◆ **Task to complete**
Each line below from the one containing "12: (475, 269, 3.97)" through the one containing "32: (617, 207, 4.18)" is to be given again exactly, and no line outside that span.

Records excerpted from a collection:

--------

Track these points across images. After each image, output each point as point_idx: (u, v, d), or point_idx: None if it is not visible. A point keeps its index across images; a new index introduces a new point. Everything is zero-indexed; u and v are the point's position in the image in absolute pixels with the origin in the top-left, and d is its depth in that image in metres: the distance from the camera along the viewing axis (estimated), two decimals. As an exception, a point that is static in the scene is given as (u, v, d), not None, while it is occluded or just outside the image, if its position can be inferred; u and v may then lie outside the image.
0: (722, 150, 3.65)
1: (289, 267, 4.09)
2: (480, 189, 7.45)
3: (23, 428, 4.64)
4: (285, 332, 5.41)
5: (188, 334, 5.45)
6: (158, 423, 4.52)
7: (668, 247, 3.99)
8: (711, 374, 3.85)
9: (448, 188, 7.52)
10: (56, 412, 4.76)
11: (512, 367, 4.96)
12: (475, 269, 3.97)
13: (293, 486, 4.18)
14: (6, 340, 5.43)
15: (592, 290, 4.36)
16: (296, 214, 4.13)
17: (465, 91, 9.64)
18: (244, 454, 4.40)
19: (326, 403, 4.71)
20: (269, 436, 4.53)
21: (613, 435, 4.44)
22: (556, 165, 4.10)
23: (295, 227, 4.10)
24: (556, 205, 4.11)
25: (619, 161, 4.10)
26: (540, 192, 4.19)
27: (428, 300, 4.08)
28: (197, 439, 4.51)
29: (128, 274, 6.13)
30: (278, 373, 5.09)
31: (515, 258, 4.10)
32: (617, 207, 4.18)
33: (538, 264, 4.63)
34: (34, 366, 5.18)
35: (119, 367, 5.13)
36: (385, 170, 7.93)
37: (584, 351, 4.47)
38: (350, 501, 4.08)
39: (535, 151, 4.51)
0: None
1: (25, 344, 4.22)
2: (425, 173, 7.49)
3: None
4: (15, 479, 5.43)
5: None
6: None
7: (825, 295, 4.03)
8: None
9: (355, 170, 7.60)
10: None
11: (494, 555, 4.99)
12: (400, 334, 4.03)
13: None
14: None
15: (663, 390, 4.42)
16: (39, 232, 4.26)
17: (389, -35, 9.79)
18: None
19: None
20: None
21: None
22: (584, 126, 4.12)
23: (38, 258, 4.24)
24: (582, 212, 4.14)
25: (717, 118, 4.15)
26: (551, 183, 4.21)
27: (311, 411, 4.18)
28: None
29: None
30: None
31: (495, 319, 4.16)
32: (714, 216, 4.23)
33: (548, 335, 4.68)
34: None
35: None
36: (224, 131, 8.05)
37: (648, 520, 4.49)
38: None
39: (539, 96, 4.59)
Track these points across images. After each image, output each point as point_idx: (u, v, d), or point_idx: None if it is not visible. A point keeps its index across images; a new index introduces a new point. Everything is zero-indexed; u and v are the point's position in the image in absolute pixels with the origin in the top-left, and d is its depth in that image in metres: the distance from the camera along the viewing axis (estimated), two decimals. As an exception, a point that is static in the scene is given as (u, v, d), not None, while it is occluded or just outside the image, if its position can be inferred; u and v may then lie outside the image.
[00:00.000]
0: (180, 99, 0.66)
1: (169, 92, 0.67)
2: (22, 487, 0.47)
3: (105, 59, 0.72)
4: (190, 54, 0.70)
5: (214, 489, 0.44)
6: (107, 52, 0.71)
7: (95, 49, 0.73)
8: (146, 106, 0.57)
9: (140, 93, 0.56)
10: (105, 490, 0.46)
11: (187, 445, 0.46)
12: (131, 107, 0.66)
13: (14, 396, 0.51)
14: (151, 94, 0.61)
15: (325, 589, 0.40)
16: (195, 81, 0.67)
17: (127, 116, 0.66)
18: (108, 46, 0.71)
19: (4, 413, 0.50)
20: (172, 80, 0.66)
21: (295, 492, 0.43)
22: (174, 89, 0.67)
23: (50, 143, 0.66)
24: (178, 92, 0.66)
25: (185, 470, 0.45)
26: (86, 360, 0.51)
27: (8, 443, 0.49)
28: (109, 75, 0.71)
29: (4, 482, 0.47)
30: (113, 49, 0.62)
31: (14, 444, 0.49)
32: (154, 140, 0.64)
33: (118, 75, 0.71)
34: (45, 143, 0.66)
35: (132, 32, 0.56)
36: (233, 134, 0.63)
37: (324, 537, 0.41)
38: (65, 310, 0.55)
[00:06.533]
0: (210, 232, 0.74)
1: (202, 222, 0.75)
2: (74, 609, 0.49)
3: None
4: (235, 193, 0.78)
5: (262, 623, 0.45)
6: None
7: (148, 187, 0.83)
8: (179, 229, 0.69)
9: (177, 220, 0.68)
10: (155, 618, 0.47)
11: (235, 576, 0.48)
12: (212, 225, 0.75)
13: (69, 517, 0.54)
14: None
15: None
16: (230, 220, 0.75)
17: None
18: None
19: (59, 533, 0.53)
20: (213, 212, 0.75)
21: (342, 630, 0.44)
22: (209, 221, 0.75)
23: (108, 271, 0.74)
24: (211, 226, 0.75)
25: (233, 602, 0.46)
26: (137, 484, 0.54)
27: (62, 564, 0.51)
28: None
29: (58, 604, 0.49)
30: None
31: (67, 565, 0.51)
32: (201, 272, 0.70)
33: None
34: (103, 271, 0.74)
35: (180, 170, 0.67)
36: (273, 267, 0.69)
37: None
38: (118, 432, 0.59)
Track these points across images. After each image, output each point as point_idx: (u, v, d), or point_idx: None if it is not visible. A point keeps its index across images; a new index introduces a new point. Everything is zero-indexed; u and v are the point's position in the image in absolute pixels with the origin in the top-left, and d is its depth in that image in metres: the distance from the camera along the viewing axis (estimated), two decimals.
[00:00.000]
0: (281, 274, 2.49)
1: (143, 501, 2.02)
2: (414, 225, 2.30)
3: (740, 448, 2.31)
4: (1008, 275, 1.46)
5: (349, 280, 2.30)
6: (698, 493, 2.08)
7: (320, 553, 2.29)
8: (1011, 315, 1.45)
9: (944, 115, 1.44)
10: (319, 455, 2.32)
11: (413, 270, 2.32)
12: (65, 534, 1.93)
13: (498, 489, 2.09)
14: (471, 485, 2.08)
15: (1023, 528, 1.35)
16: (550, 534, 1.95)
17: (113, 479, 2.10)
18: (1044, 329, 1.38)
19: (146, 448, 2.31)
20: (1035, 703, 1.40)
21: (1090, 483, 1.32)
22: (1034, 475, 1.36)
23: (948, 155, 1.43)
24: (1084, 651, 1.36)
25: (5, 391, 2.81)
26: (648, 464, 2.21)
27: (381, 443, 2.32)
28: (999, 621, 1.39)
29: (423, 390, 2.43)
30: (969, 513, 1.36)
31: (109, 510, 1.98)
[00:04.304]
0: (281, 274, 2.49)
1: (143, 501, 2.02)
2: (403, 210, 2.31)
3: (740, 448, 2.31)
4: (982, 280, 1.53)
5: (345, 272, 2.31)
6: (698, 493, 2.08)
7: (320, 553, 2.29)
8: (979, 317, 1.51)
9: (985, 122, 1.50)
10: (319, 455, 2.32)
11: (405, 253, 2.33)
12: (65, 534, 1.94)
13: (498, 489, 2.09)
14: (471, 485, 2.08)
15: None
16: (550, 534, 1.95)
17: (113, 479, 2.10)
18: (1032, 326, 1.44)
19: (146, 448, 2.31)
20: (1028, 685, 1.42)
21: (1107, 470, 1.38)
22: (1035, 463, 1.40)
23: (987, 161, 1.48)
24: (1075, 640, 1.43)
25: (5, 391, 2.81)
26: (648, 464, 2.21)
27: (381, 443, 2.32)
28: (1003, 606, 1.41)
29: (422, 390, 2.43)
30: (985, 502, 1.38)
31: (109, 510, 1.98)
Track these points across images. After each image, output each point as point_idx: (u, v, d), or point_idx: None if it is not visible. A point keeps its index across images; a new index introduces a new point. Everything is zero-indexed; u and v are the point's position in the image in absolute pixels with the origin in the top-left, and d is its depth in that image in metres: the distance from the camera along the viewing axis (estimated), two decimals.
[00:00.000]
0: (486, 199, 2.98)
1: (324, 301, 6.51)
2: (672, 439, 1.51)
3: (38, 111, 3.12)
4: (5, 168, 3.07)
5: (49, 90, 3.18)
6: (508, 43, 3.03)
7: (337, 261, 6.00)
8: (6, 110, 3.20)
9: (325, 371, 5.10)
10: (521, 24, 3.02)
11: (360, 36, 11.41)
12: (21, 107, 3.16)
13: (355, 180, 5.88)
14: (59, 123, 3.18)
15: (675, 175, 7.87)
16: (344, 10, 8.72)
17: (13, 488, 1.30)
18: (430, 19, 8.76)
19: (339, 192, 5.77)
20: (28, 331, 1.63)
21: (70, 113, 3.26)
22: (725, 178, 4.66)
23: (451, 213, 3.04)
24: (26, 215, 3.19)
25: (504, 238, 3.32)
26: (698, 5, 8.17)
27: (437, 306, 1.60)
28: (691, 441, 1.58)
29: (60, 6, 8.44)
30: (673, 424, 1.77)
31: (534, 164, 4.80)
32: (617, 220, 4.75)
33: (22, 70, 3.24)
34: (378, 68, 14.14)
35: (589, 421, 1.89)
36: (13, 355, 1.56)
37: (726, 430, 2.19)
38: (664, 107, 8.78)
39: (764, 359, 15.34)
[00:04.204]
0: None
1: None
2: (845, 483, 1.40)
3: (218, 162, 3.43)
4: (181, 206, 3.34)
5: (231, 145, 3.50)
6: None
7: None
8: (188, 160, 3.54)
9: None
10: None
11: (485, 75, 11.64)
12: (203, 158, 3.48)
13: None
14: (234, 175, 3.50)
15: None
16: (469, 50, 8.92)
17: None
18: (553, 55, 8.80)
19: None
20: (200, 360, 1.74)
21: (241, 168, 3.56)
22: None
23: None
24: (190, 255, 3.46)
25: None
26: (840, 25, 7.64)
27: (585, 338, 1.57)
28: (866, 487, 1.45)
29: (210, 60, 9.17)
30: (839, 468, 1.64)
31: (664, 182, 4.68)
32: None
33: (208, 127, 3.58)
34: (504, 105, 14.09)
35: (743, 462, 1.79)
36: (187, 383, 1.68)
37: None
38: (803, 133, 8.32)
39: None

--------

◆ **Exercise solution**
12: (475, 269, 3.97)
13: (293, 486, 4.18)
14: (6, 340, 5.43)
15: (592, 290, 4.36)
16: (296, 214, 4.13)
17: (465, 91, 9.64)
18: (244, 454, 4.40)
19: (326, 403, 4.71)
20: (269, 436, 4.53)
21: (613, 435, 4.44)
22: (556, 165, 4.10)
23: (295, 227, 4.10)
24: (556, 205, 4.11)
25: (619, 161, 4.10)
26: (540, 192, 4.19)
27: (428, 300, 4.08)
28: (197, 439, 4.51)
29: (128, 274, 6.13)
30: (278, 373, 5.09)
31: (515, 258, 4.10)
32: (617, 207, 4.18)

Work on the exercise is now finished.